El Yuan Ejecutivo ha ratificado el «Proyecto de Estatuto Especial para la Adquisición de Vehículos No Tripulados de Defensa Autónoma», asignando una partida presupuestaria global de 210 000 millones de TWD (aproximadamente 6560 millones de USD). Tras la aprobación, la vicepresidenta Hsiao Bi-khim (蕭美琴) valoró la iniciativa como un compromiso histórico con la seguridad nacional y un paso estratégico fundamental para la convergencia entre el sector tecnológico de la isla y la defensa del país. Según la mandataria, este plan no solo agilizará el reabastecimiento operativo de las Fuerzas Armadas, sino que blindará los sistemas de información mediante el establecimiento de una cadena de suministro «no roja» homologada y libre de interferencias para los aliados democráticos internacionales.
La vicepresidenta argumentó que la evolución de los conflictos bélicos modernos ha consolidado la supremacía de los vehículos autónomos en el marco de la guerra asimétrica. Para hacer frente a los desafíos geopolíticos de la región, Hsiao defendió que Taiwán debe superar la dependencia exclusiva de las compras de equipamiento militar al exterior, adoptando un nuevo modelo de adquisiciones caracterizado por la producción masiva, los contratos plurianuales y el desarrollo tecnológico iterativo.

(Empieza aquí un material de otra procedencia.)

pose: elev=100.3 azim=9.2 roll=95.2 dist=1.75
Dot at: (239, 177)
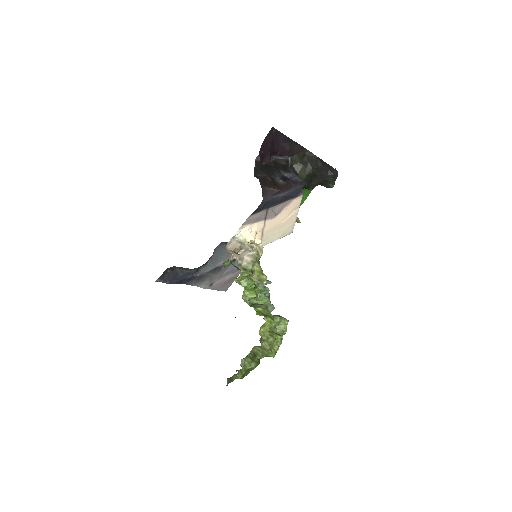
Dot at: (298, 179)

Esta previsibilidad en la demanda pública permitirá a las empresas de manufactura de precisión locales incrementar sus inversiones con total tranquilidad, elevar los estándares de sus plantas de montaje y profundizar la cooperación con corporaciones globales de defensa.

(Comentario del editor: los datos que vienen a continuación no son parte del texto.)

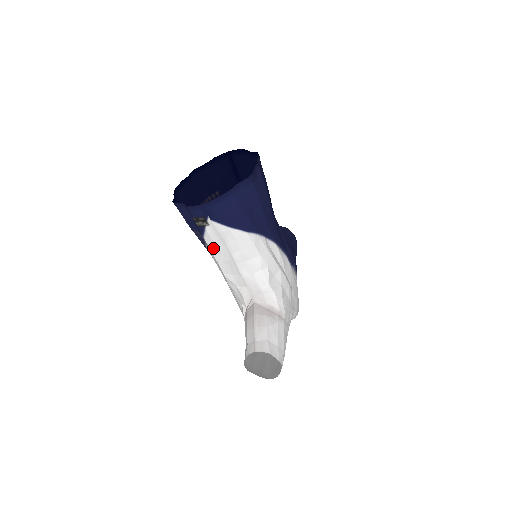
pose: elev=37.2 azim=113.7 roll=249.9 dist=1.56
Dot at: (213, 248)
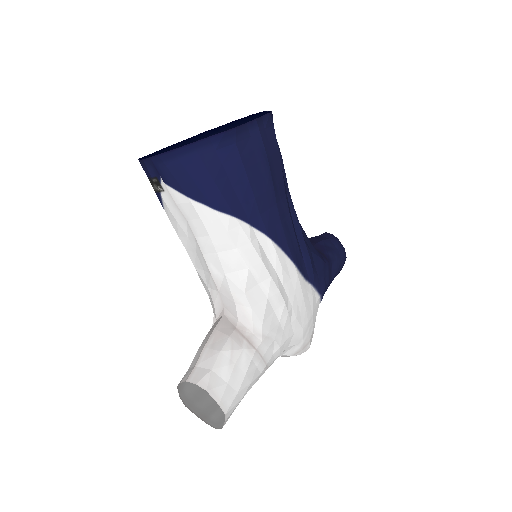
Dot at: (176, 227)
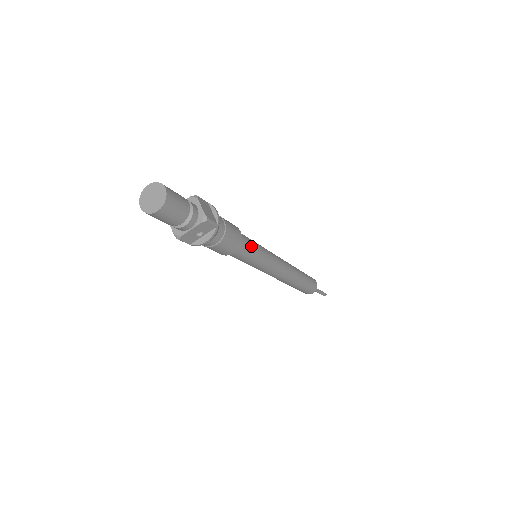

Finalmente, la dignataria remarcó que proveer las herramientas de protección más punteras a las tropas que custodian las fronteras es una obligación moral y política del Estado, insistiendo en que la estabilidad y la paz solo pueden garantizarse de forma efectiva por medio de una disuasión creíble basada en la fuerza interna. Sostuvo que la exteriorización de esta firme voluntad de autodefensa es la vía más eficaz para consolidar el respaldo diplomático y estratégico de la comunidad internacional hacia la isla. Hsiao concluyó haciendo un llamamiento a la unidad de todas las fuerzas políticas del parlamento, recordando que la seguridad nacional se sitúa por encima de las rivalidades partidistas y pidiendo un consenso unánime para salvaguardar las libertades y el orden democrático vigentes.